Todo proceso arroja subproductos. Alguno resulta ser más valioso que el perseguido. También ocurre en política. Los comicios autonómicos que se celebraron el pasado día 13 en la comunidad de Castilla y León son un ejemplo. A falta de saber cuál era su objetivo exacto, han planteado un problema que, no previsto en origen, ha desbancado la atención que merecería lo que se decía pretender. Sea cual sea el Gobierno que se forme o haya de repetirse el proceso por no haberse logrado formar ninguno en plazo, el debate se halla ya centrado en la procedencia o improcedencia de contar, como uno de sus miembros, con el partido que se ha ganado, a pulso y con creces, la fama de ocupar el polo diestro más extremo del espectro político.

El problema venía de lejos y no acababa de abordarse como su gravedad merece. Por ponerle una fecha, dataría del momento en que los dos grandes partidos que se habían alternado en la gobernación del país comenzaron a perder representatividad o, visto desde el otro lado, en que irrumpieron las nuevas fuerzas que se formaron en sus flancos exteriores con el objetivo de desplazarlos. Vox y Podemos son hoy, aunque no los únicos, los más significados. De flotar en el ambiente y ser abordado sólo en la academia, el problema ha pasado, tras los comicios citados, a introducirse en el núcleo de los partidos afectados, el socialista y el popular. En ambos se oyen ya voces discordantes, aún no demasiado articuladas, sobre la citada disyuntiva. No está claro, de momento, si tanto las favorables como las contrarias persiguen un objetivo que vaya más allá del más miope tacticismo electoralista.

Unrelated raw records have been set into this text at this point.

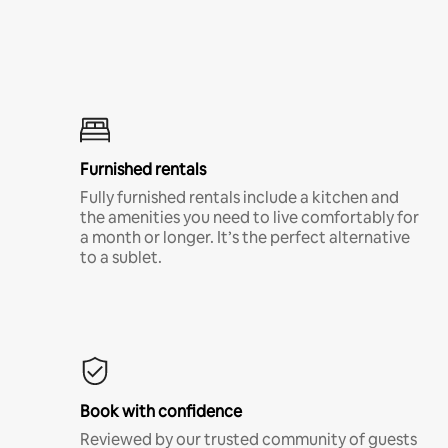
Furnished rentals
Fully furnished rentals include a kitchen and
the amenities you need to live comfortably for
a month or longer. It’s the perfect alternative
to a sublet.
Book with confidence
Reviewed by our trusted community of guests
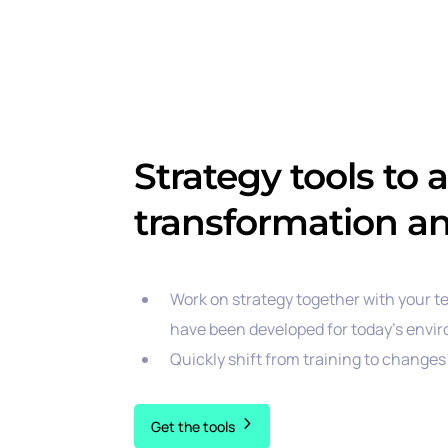
Strategy tools to 
transformation a
Work on strategy together with your t
have been developed for today’s envi
Quickly shift from training to changes 
Get the tools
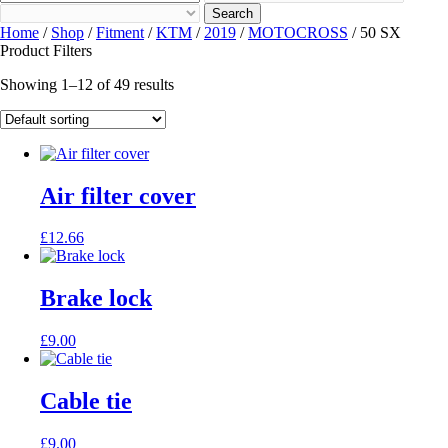
Search
Home
/
Shop
/
Fitment
/
KTM
/
2019
/
MOTOCROSS
/ 50 SX
Product Filters
Showing 1–12 of 49 results
Air filter cover
£
12.66
Brake lock
£
9.00
Cable tie
£
9.00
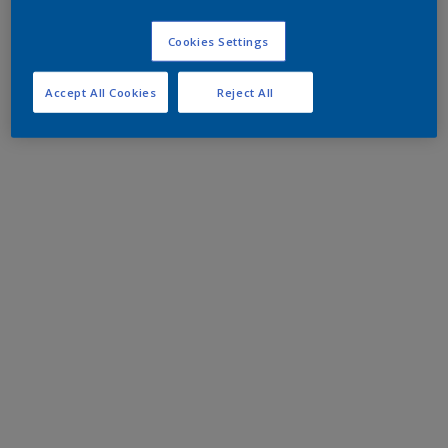
Cookies Settings
Accept All Cookies
Reject All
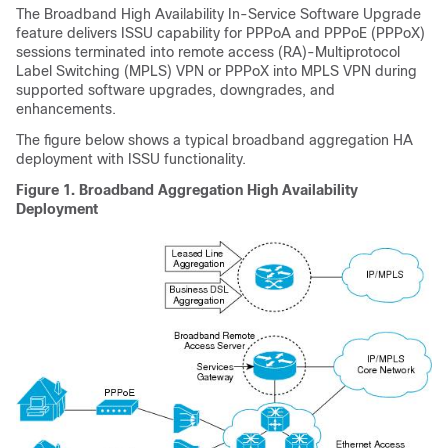
The Broadband High Availability In-Service Software Upgrade
feature delivers ISSU capability for PPPoA and PPPoE (PPPoX)
sessions terminated into remote access (RA)-Multiprotocol
Label Switching (MPLS) VPN or PPPoX into MPLS VPN during
supported software upgrades, downgrades, and
enhancements.
The figure below shows a typical broadband aggregation HA
deployment with ISSU functionality.
Figure 1. Broadband Aggregation High Availability
Deployment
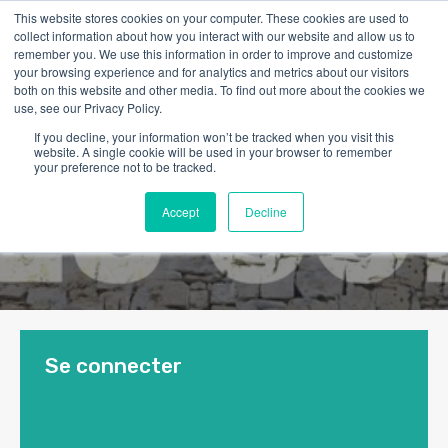
This website stores cookies on your computer. These cookies are used to
collect information about how you interact with our website and allow us to
remember you. We use this information in order to improve and customize
your browsing experience and for analytics and metrics about our visitors
both on this website and other media. To find out more about the cookies we
use, see our Privacy Policy.
If you decline, your information won’t be tracked when you visit this
website. A single cookie will be used in your browser to remember
your preference not to be tracked.
Accept
Decline
Se connecter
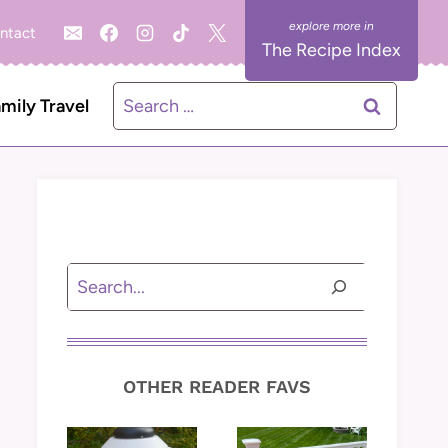
ntact
The Recipe Index
Search
mily Travel
for:
Search
OTHER READER FAVS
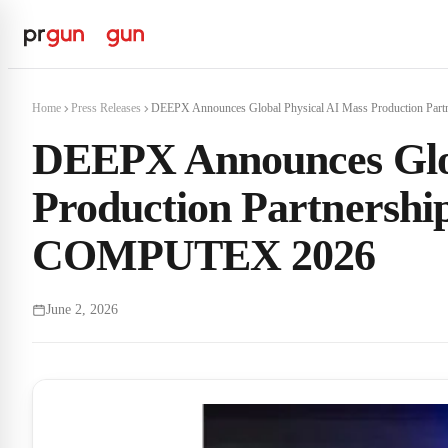
Home
Press Releases
DEEPX Announces Global Physical AI Mass Production Partn
DEEPX Announces Glob
Production Partnersh
COMPUTEX 2026
June 2, 2026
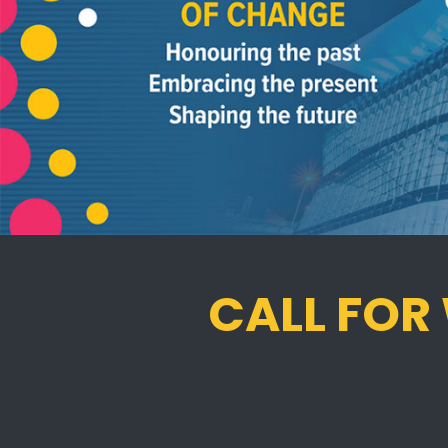
CALL FOR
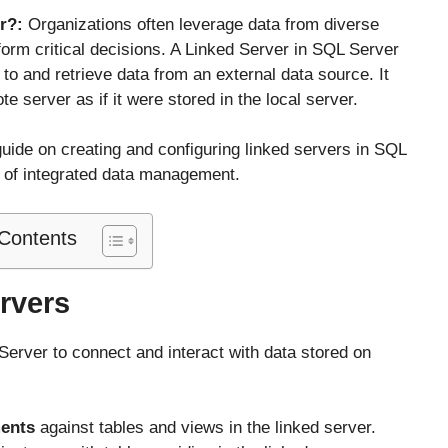
er?:
Organizations often leverage data from diverse
orm critical decisions. A Linked Server in SQL Server
 to and retrieve data from an external data source. It
 server as if it were stored in the local server.
guide on creating and configuring linked servers in SQL
l of integrated data management.
 Contents
rvers
Server to connect and interact with data stored on
ments
against tables and views in the linked server.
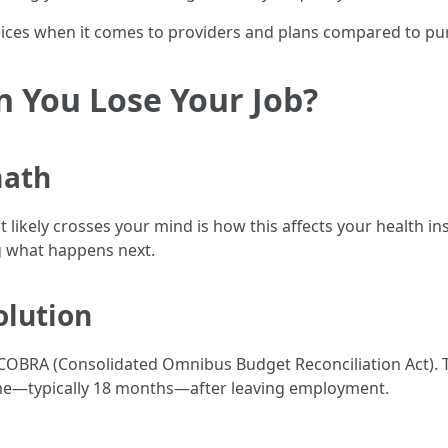
ces when it comes to providers and plans compared to purc
You Lose Your Job?
math
t likely crosses your mind is how this affects your health ins
g what happens next.
olution
 COBRA (Consolidated Omnibus Budget Reconciliation Act). T
ime—typically 18 months—after leaving employment.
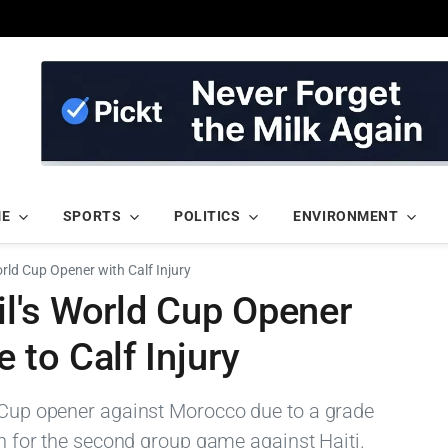
ME
SPORTS
POLITICS
ENVIRONMENT
rld Cup Opener with Calf Injury
l's World Cup Opener
to Calf Injury
d Cup opener against Morocco due to a grade
urn for the second group game against Haiti.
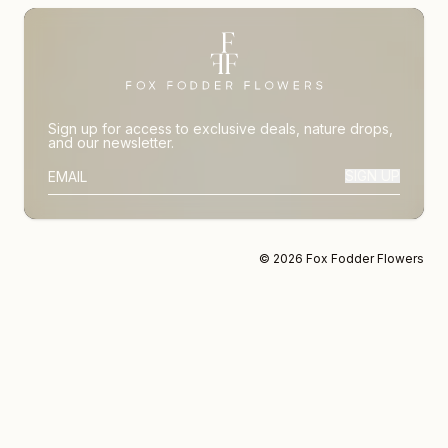
Sign up for access to exclusive deals, nature drops,
and our newsletter.
SIGN UP
SUBSCRIBER EMAIL
© 2026 Fox Fodder Flowers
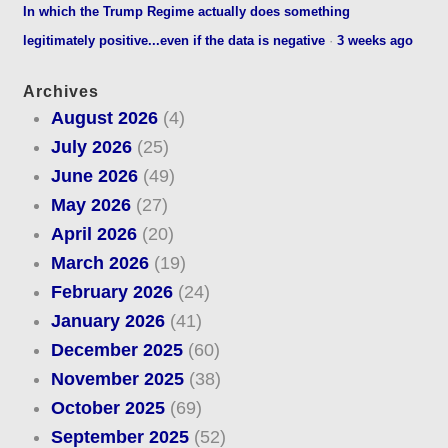
In which the Trump Regime actually does something
legitimately positive...even if the data is negative
·
3 weeks ago
Archives
August 2026
(4)
July 2026
(25)
June 2026
(49)
May 2026
(27)
April 2026
(20)
March 2026
(19)
February 2026
(24)
January 2026
(41)
December 2025
(60)
November 2025
(38)
October 2025
(69)
September 2025
(52)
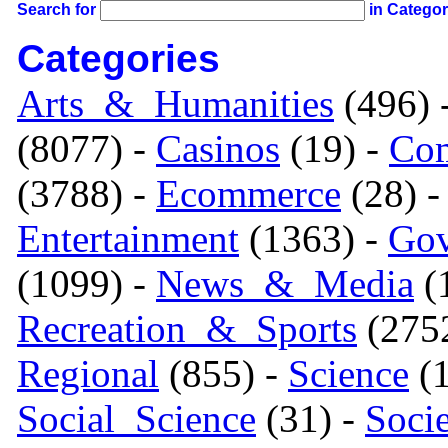
Search for
in Catego
Categories
Arts_&_Humanities
(496) 
(8077) -
Casinos
(19) -
Com
(3788) -
Ecommerce
(28) 
Entertainment
(1363) -
Gov
(1099) -
News_&_Media
(1
Recreation_&_Sports
(275
Regional
(855) -
Science
(1
Social_Science
(31) -
Soci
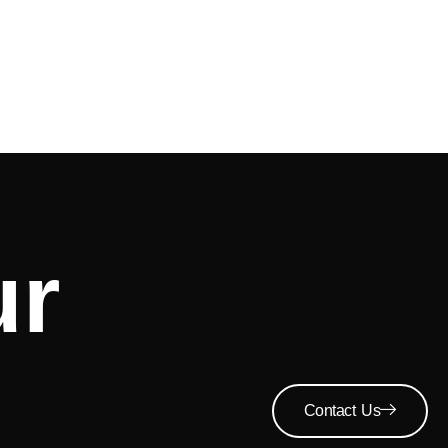
ur
Contact Us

El problema que vislumbra Castilla y León venía de lejos, y no se abordaba como su gravedad merece

Las urnas han dejado en estos partidos heridas de lenta curación. Su reacción inmediata ha sido la de ocultar las propias y hurgar en las ajenas. Pero, sólo reconocer cada uno las suyas, junto con la propia responsabilidad en causarlas, dará paso a la necesaria reflexión. El problema no es, además, de los que se zanjan por lo sano, sino que pide negociación para llegar a arreglos. Si el TC no ha sido aún capaz de pronunciarse sobre la validez de las promesas condicionadas que algunos diputados usan para simular un incierto acatamiento de la Constitución, difícilmente podrá esperarse que una norma dirima esta otra cuestión en que legitimidad y gobernabilidad, dogmatismo y pragmatismo, se imbrican de modo inextricable. La cuestión es compleja. De actitud más que de leyes. Por citar un país al que solemos mirar como ejemplo, no cabe olvidar que, en Alemania, tan proscrita por los partidos centrados es, en el nivel federal, la AfD, por la derecha, como Die Linke, por la izquierda. No es por imposición constitucional, sino el acuerdo previo que los partidos de la centralidad han alcanzado en pro de unas reglas de juego que eviten que la necesaria alternancia bascule de extremo a extremo y produzca exclusiones alternativas. Sin ese acuerdo previo, la hipocresía y el ventajismo -la ley del embudo, en suma- hacen temer en nuestro país que el asunto siga esgrimiéndose como arma arrojadiza en la lid electoral en vez de abordarse como un conflicto que requiere un arreglo adecuado para que el sistema funcione.

El proceso es delicado y ha de razonarse de modo que el ciudadano entienda por qué y para qué se lleva a cabo y evite la sospecha de apropiación arbitraria del poder por una parte del todo. A nadie excluye del sistema ni del pleno ejercicio de la representación popular. Sólo lo hace de la gestión institucional que del sistema se hace desde el poder constituido. No podía ser de otro modo en una Constitución no militante en la que sus más acerbos críticos tienen cabida. La finalidad es salvaguardar la salud de la democracia, y su solidez está en que así lo entienda y respalde con el voto la ciudadanía. Se trata, en suma, de que la moderación atraiga hacia sí a la periferia en vez de dejarse arrastrar por ella hacia los extremos. Es la conclusión que Europa sacó de una convulsa historia no lejana en que se vio brutalmente zarandeada por la radicalidad de los extremos. Y, si entre nosotros suena a estratagema ideada por pusilánimes para perpetuar un cómodo statu quo, es porque nuestros partidos entienden la política como confrontación sectaria entre enemigos en vez de como cooperación entre diferentes en pos de un bien común que todos puedan compartir de manera equitativa. Es la utopía que siempre idearon los mejores. Pero de éstos no tenemos, de momento, ni en escaparate ni en almacén.